I’m so pleased you have stumbled across my blog. I hope it provides some truthful insight; be you newly injured, like myself, or perfectly healthy.
On 2nd April 2015, at 20 years old, my life drastically changed. I was a young, fun, carefree student, at one of the best institutions in the UK, reading Law with International Politics. I pretty much did whatever I wanted, whenever I wanted to do it and being in my second year, I felt I had really set the foundations for the wonderful and exciting life I was building. And then on that fateful day, everything was different.
Not that I realised it, but I woke up three weeks later from a coma as a T3/4 incomplete (ASIA B) paraplegic, after falling four floors from a hotel balcony, whilst on a university sports tour in Salou, Spain
I woke up unable to move anything below my chest. Doctors would trail their fingers from my collarbone to my navel and I would lose them along the way.
People think that death is the worst thing that can happen to a person. They’re wrong.
Yes, it is devastating for those left behind, but at least that person can rest in eternal peace.
Whereas I am stuck here. Here in hell, as a prisoner in my own body.
Growing up, I was an international trampoline gymnast representing Great Britain.
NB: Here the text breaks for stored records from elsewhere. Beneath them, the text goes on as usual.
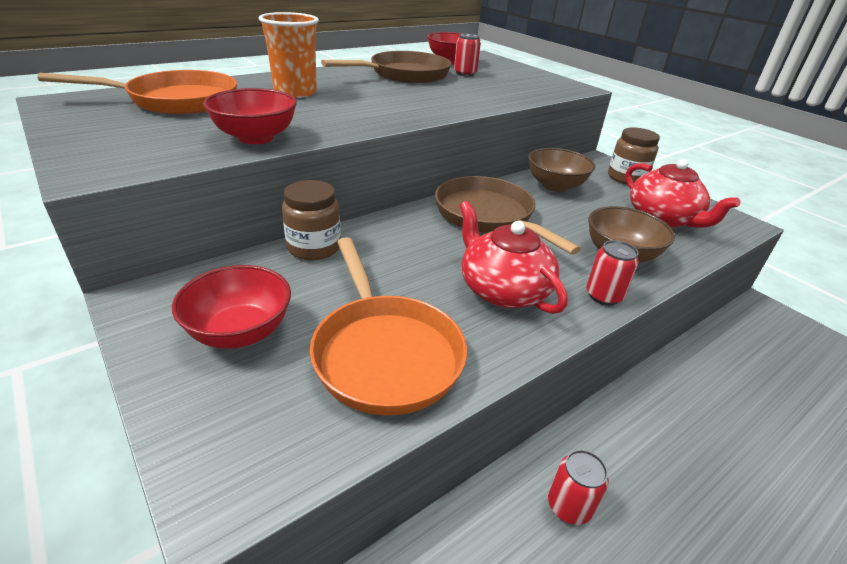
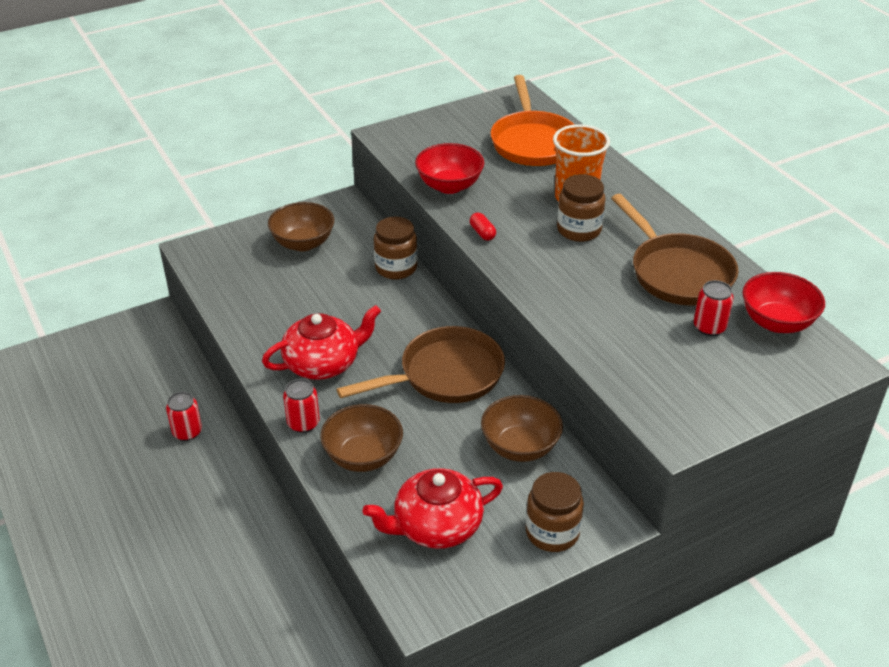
camera: 100 degrees right, 5 degrees up
red bowl [172,265,291,349] -> brown bowl [268,202,334,251]
orange pan [310,237,467,416] -> none
none -> red capsule [470,212,496,241]
none -> brown jar [557,174,606,242]

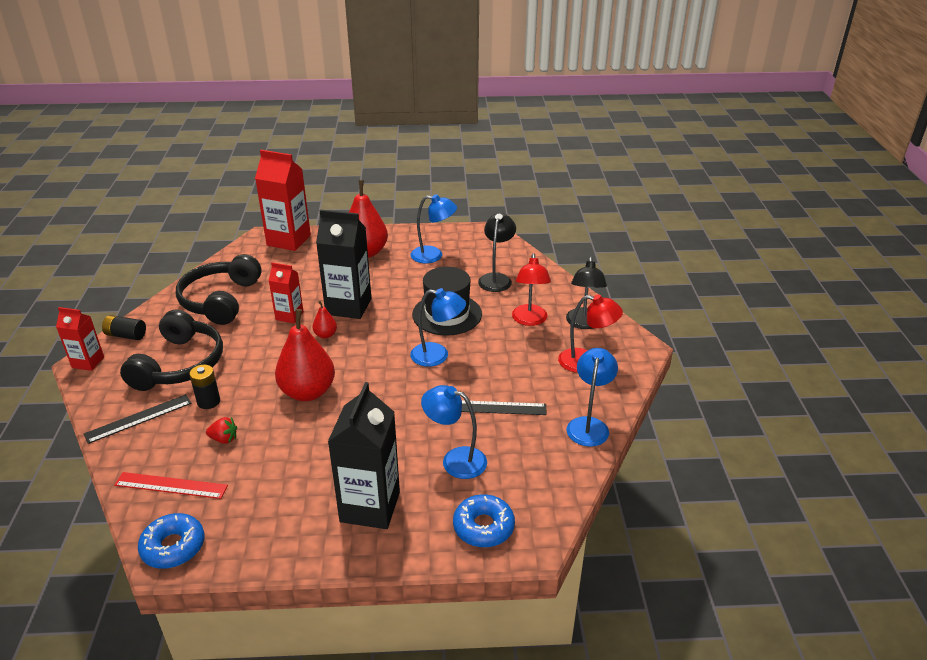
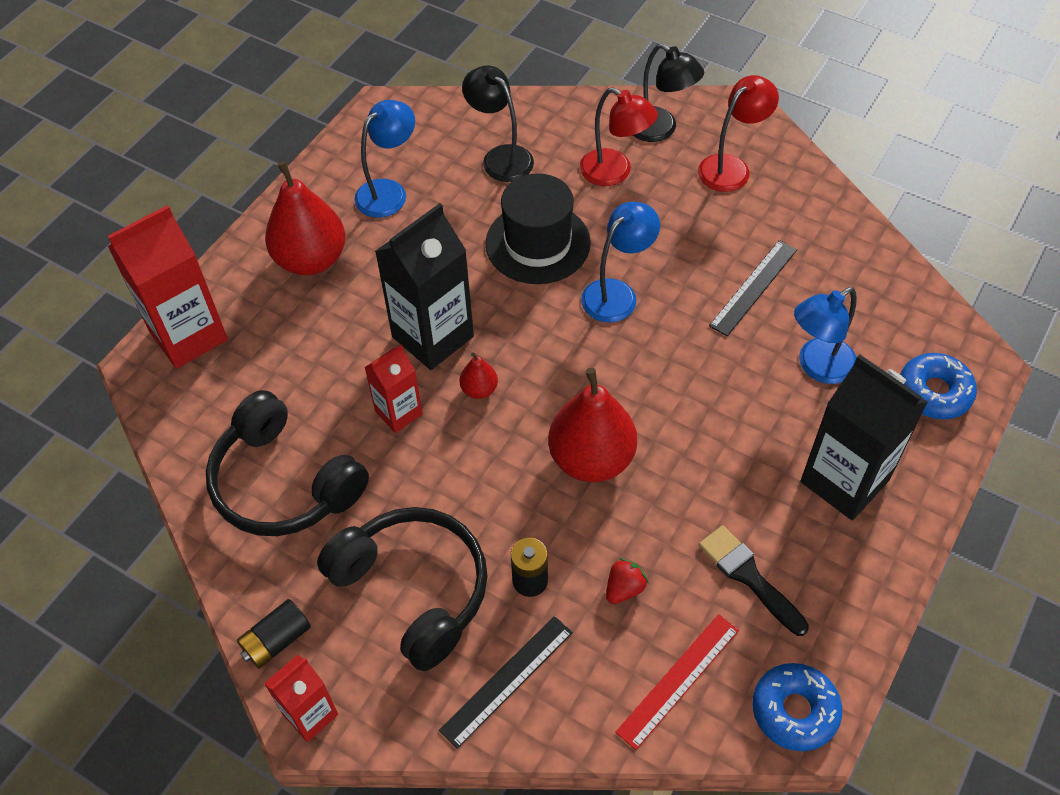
camera: 55 degrees left, 20 degrees up
black ruler [84,394,191,444] -> black ruler turned 45 degrees clockwise [439,616,573,749]
blue lamp [567,348,618,447] -> none
none -> black brush [699,525,809,636]

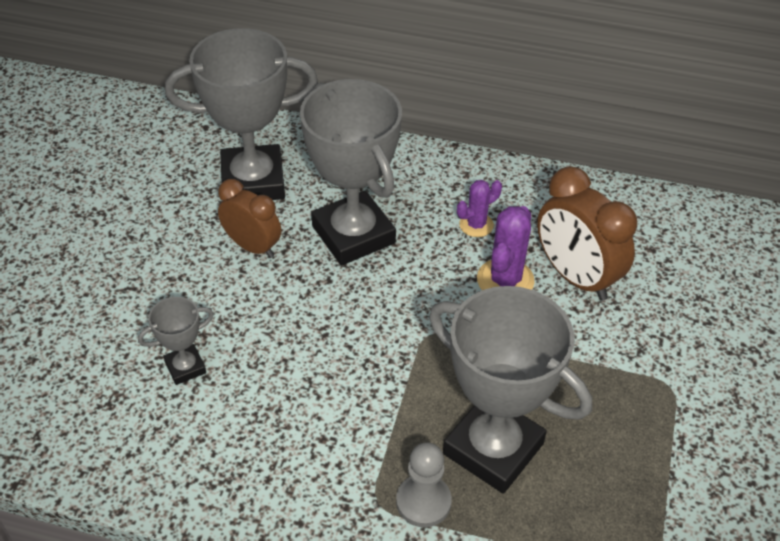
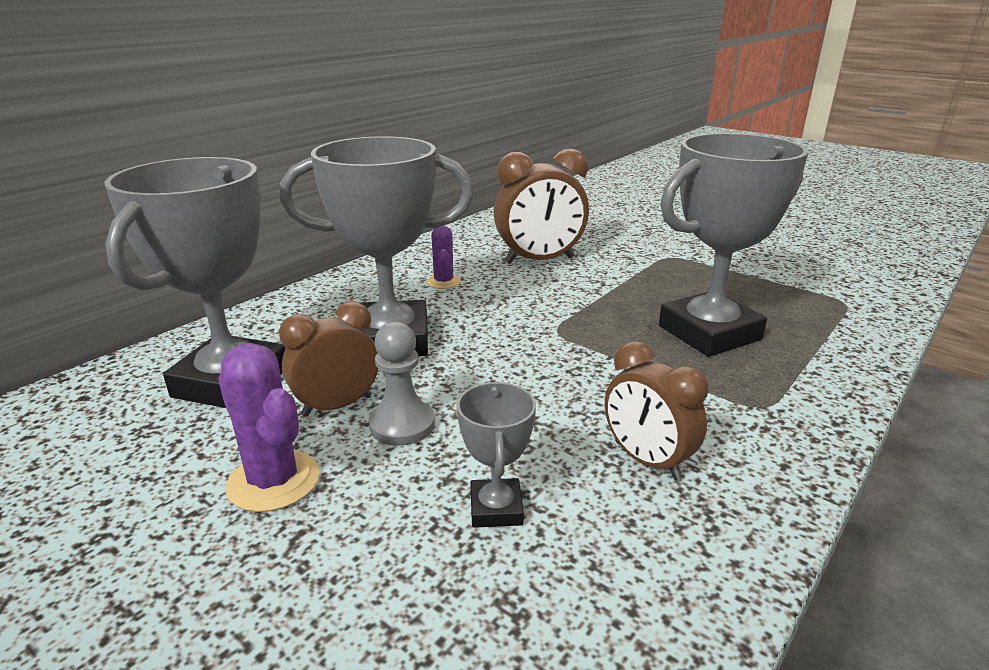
camera: 65 degrees left, 20 degrees down
grey pawn [396,442,452,527] -> grey pawn moved to [369,321,435,446]
purple cactus [477,206,535,290] -> purple cactus moved to [218,343,320,512]
none -> brown clock [605,341,708,480]

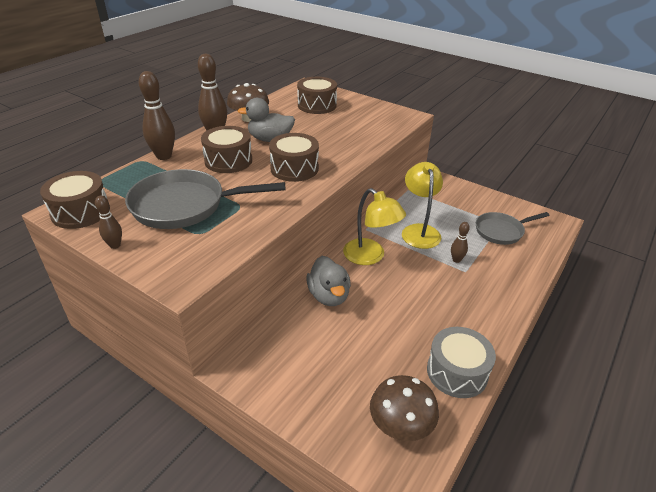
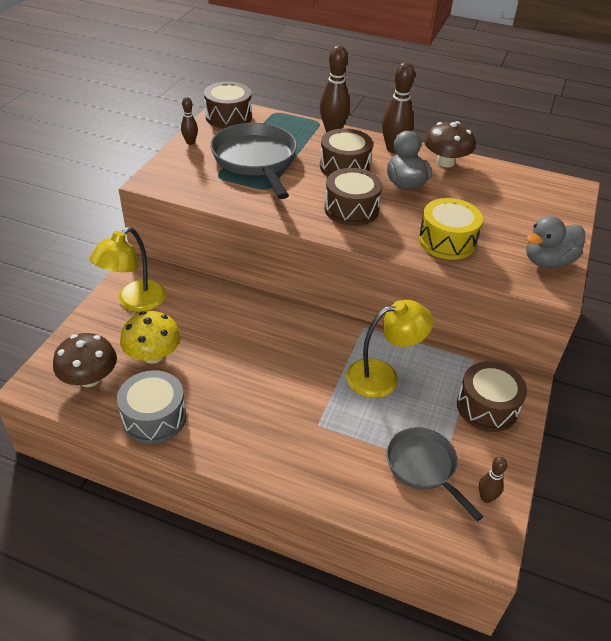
camera: 75 degrees right, 5 degrees up
brown drum [297,77,337,114] -> brown drum moved to [457,362,527,432]
grey duck [306,256,351,306] -> grey duck moved to [526,216,585,268]
yellow lamp [343,188,406,265] -> yellow lamp moved to [90,227,166,312]
brown bowling pin [451,222,470,263] -> brown bowling pin moved to [479,457,507,503]
none -> yellow mushroom [120,311,181,364]
none -> yellow drum [419,198,483,260]

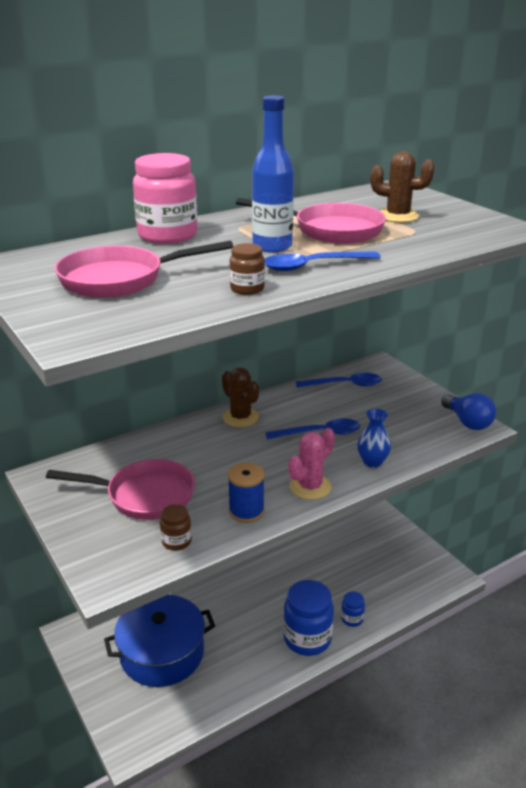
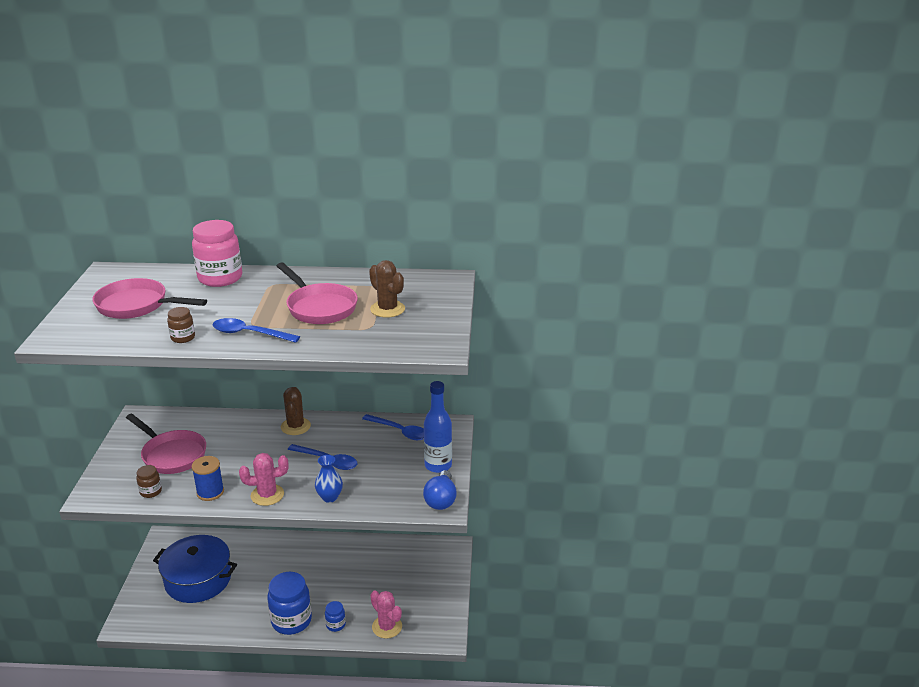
camera: 35 degrees right, 0 degrees up
blue bottle [252,96,294,253] -> blue bottle moved to [424,381,452,473]
none -> pink cactus [370,590,402,639]

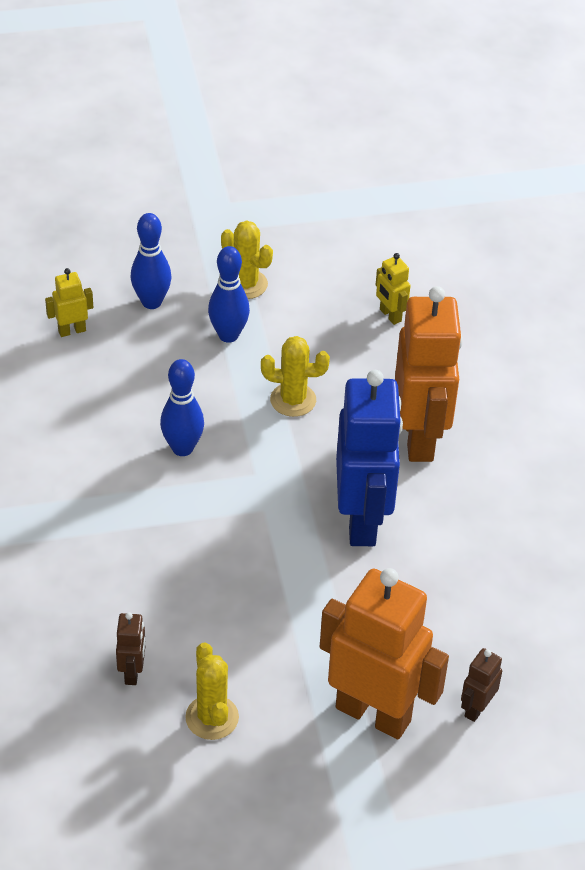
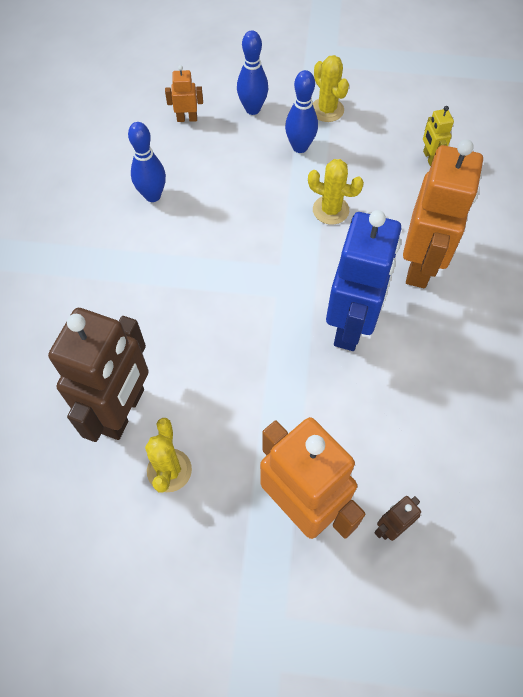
camera: 20 degrees right, 15 degrees up
yellow robot [45,268,94,337] -> orange robot [165,65,203,122]
brown robot [116,612,146,685] -> brown robot [48,308,149,442], size x2.33
blue bowling pin [160,359,204,456] -> blue bowling pin moved to [128,122,166,202]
Striving for perfection, I had and needed complete control of my body. And unfortunately, I now have none. I may be able to use my arms, but it is no consolation.
Whilst also grappling with my new disability, I have struggled with M.E (myalgic encephalomyelitis/ chronic fatigue syndrome) since I was about 14. Finally diagnosed at 16, I was left bedbound for a year in constant pain and exhausted from just being alive. But, I pushed through, finished my A Levels in English Literature, Government and Politics and Sociology and moved off to university with the hopes of becoming a human rights barrister.
I now have no idea what I want to do with my life. I don’t want to die; but I don’t want to live like this. I cannot muster the stregnth to fight my own battle, so how could I possibly fight other people’s?
On some levels I am the same girl who loved to help people, socialise and have fun; yet, I feel like a different person. Ultimately, I don’t know who I am anymore, but I do feel completely defined by these reclaimed bicylce parts that enable me to mobilise.
Thus the creation of The Woman in the Wheelchair.
This will never be okay and I need time to grieve that. I’ve lost everything that was and every possible thing that could have been. And although people tell me that they accept this process, it is pretty clear that they want me to move on already.
And so from this tragedy, I hope that somebody, somewhere, can find comfort in my struggle and know that despite the new label of ‘inspirational’, it is perfectly okay to be anything but.